If you haven't experienced Christopher Nolan's wonderful Inception, I urge you to do so. It uses visceral staples (car chases, shootouts, explosions, complex set-pieces) to explore its lofty intellectual concepts with an astonishingly detailed intellectual and visual ambition. Inception's dream within a dream within a dream device is unlike any other film exploiting the same notion, but what is so clever about it is how it uses the language of films to explore the language of dreams: jump cuts emulate the fractured vividity of our dreams, real time events play out over lengthy periods of time, the same we dream a day in hours... It provokes debate about dreams, fiction, the internet and perception. But what I was most struck by as a gamer, was how this, a major, big budget studio film made by a respected director, bore so much of the language of games. These aren't grabbing-at-straws analogies, I'm talking about either, I'm talking about a film that looks, feels, plays... like a videogame. In an age where big budget, effects-heavy films are often derieded for emulating games, here is one which manages, whether it be accident or design, to replicate our own experiences far more than the recent Prince of Persia or Lara Croft: Tomb Raider.

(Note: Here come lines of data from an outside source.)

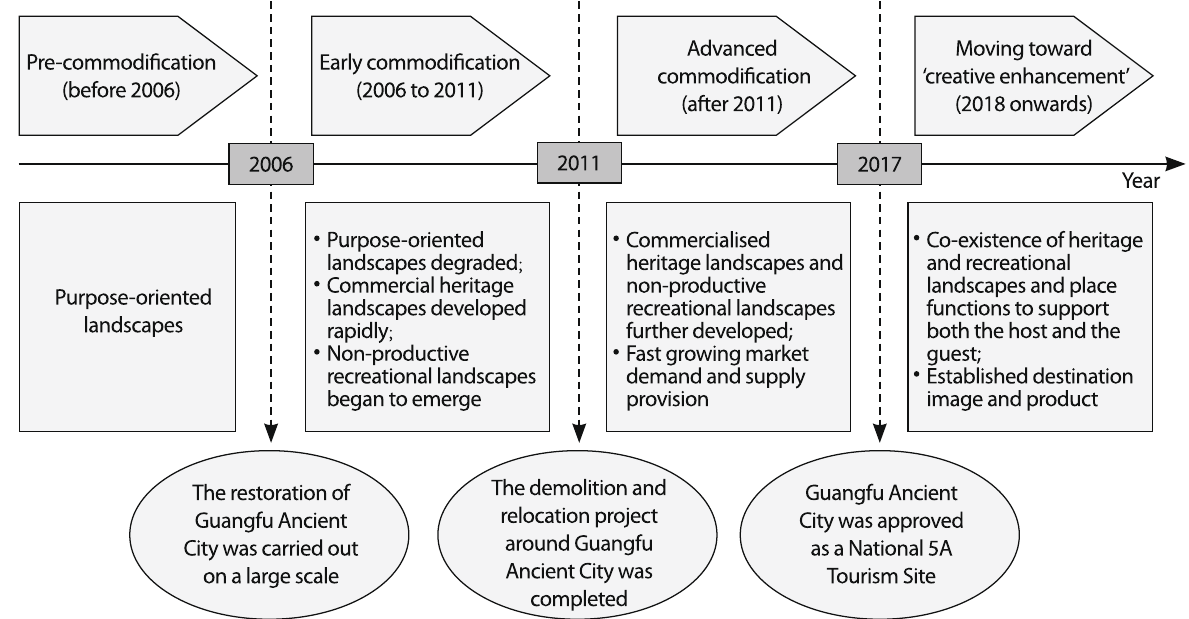
Fig. 7 Heritage tourism development stages of Guangfu Ancient City (Source: the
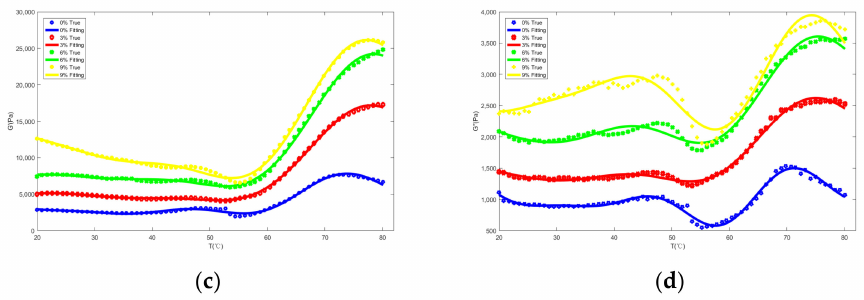
Figure 3. Three-dimensional surface of G (cid:48) ( a ), G (cid:48)(cid:48) ( b ) with a PPI addition level and temperature of DBM and the Fourier function fitting curves between G (cid:48) ( c ) and G (cid:48)(cid:48) ( d ) with the temperature of DBM under a different PPI addition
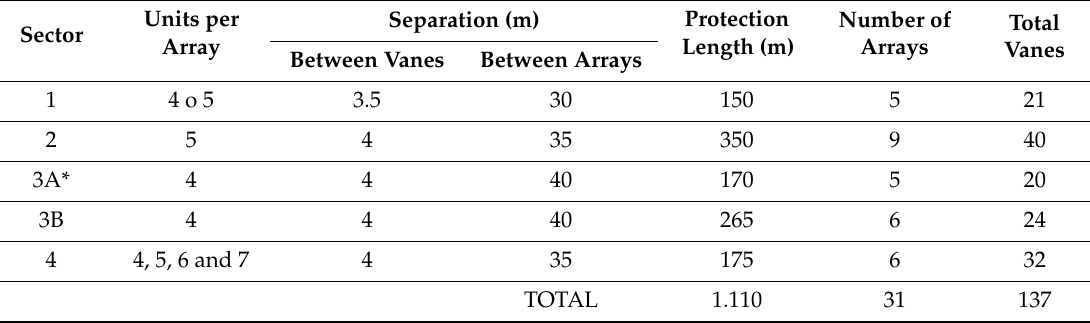
Figure 26. Ariari River, PR68: hydraulic modeling results with BVANE for different combinations of elements for the protective design, in a representative section. Seven months after the design was completed, beginning 4 May 2018, the C3 to C8 arrays were installed, in order, followed by the C1 to C3 assemblies. At this point, unfortunately, the rainy period intensified in the region, the intensities and durations of which generated increasingly frequent, large water flows and high transports of solids and vegetal materials. Thus, a wide isle of sediment was developed in the center of the channel, upstream of the arrays already installed. Fractionation of flows in the sector directed them from the right arm to the left bank, thus exacerbating the erosion of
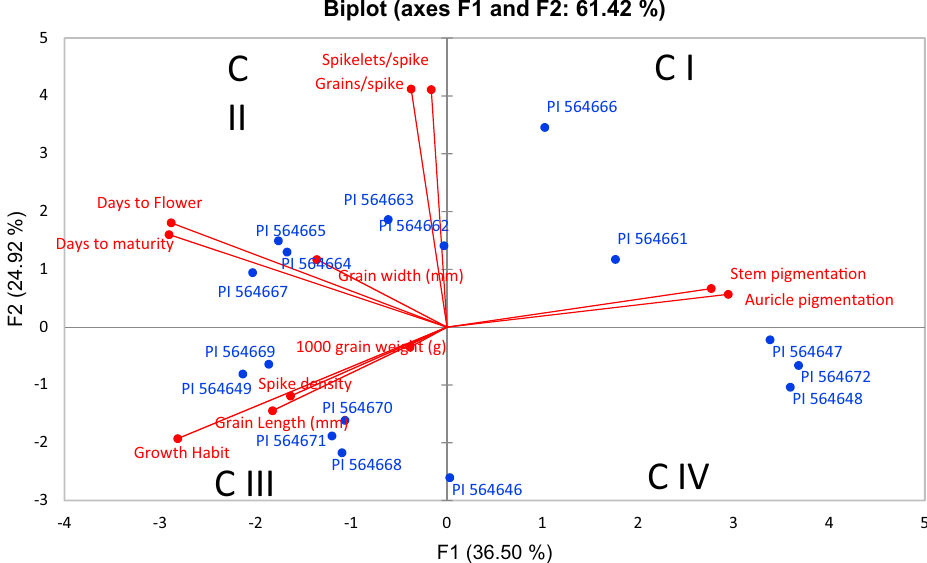
Figure 3: Biplot graph of PC 1 ( Factor 1 ) and PC 2 ( Factor 2 ) showing distribution of 16 Hordeum vulgare accessions into its four quadrants as clusters ( I – IV ) along with eigenvectors of the characters that most in fl uence on corresponding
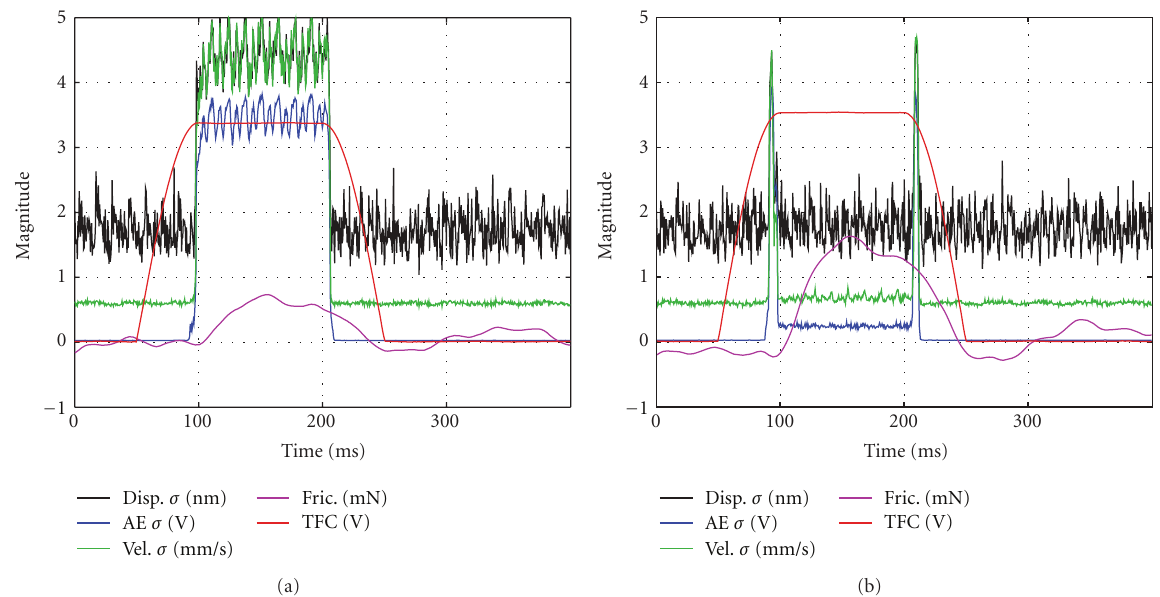
Figure 8: Time history of TFC power, vertical displacement, vertical velocity, AE signal, and friction. (a) 10mW overpush, (b) 20mW overpush.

[note: article contains some film spoilers]
Call of Duty MW2's 'Cliffhanger'
A gravity shift in Inception....
Nate Drake takes a tumble in Uncharted 2's tilting sets...
God of War III's rotating Spike Room
If you're dubious, take the film's central 'mind heist' as a beautiful example; the characters jack into a shared reality or dreamscape, the same as when we log onto the lobbies of PSN. As we fight and co-operate with each other through digital connections, so do the characters, each with their own speciality no less, have to fight their way through levels within levels, all the while fending off aggressive "militarised projections", the behaviour of which will be immediately familiar to anyone who has played a third or first person shooter with good dynamic AI. At times the action feels-nay, PLAYS- like a game. The opening scene features DiCaprio stalking through a Chinese house, gun in hand, moving form cover to cover, the "NPC's" dropping like flies under his stealthy movements and twitchy silenced pistol. Throughout the film as the characters navigate the films mindscapes, they have to fight their way through a twisting, changing, unpredictable world, the rules of which are at the behest both of it's "author" and the people playing in the author's world... much in the same way we inhabit and interact with the worlds that developer create for us. The most blatant overture to gaming comes in the shape of Ellen page's character who is employed as an architect of the dream "levels" (that's actually what the film calls them), and who has to create mechanics to trick the mind into engaging with the fiction it is trying to create within the victim's mind.
A mindscape folds over itself to create a new world
But there's more than superficial comparisons to be made here. Any gamer who has lost hours of their life to Fallout 3, Grand Theft Auto or Demons' Souls will find much to relate to in the film's ideas of the potential consequences of spending too much time in alternate realities and how this affects our perception of reality proper. As both Inception and the Matrix films propose that there may be those who don't want to leave the lure of these virtual and dream worlds, or cannot escape their grasp, so are we as gamers haunted by trophies, end-level bosses, puzzles, items and upgrade paths in our dreams, even as we feel the hours with our friends and family being taken away from us. We are consumed by quests and hoarding, fighting monsters and levelling up, that "just one more go" for that last rock shard in inFamous at 5am... When Kevin Butler received that rowdy applause at E3 this year for the line "Staying up all night to earn a trophy that isn't real... but is.", he really did speak a home truth about the compulsive and deeply immersive nature of digital entertainment. Inception ties this idea to the core of Leonardo DiCaprio's character and the devastation the immersion within another world, another reality, wreaked on his personal life. Nolan obviously has something to say about the amount of time people spend engaged with the internet with the growth of social networking, too, but the truths of it lie closer to home for some of us, I think.
Still, this extraordinary film, so unusual and yet so typical of big budget fare, also speaks to the wider acceptance gaming has achieved, but also in the way it is expanding.Whilst Uncharted 2 cribbed from Indiana Jones with great skill and verve, and places the player in the narrative as the protagonist better than any other game in recent memory, here we have a film that cribs from videogames with great skill and verve. Not only that, they're drawing from the similar wells of inspiration. As the mind and eye can be manipulated in echochrome to create new paths, so too does Inception borrow these Escherian quialities to create it's own tricks and traps. The way Ellen Page's character, the architect, creates new extensions of existing dreamworlds, will be familiar to anyone who has used LittelBigPlanet's pull-out stairs or reworked Media Molecule's levels to create new iterations. Let us hope that the raised profile games won't just be about being an easier target for the tabloids or Fox News, but that we can cross-pollinate more and produce results as fruitful as this film that remind us why videogames are such a unique experience.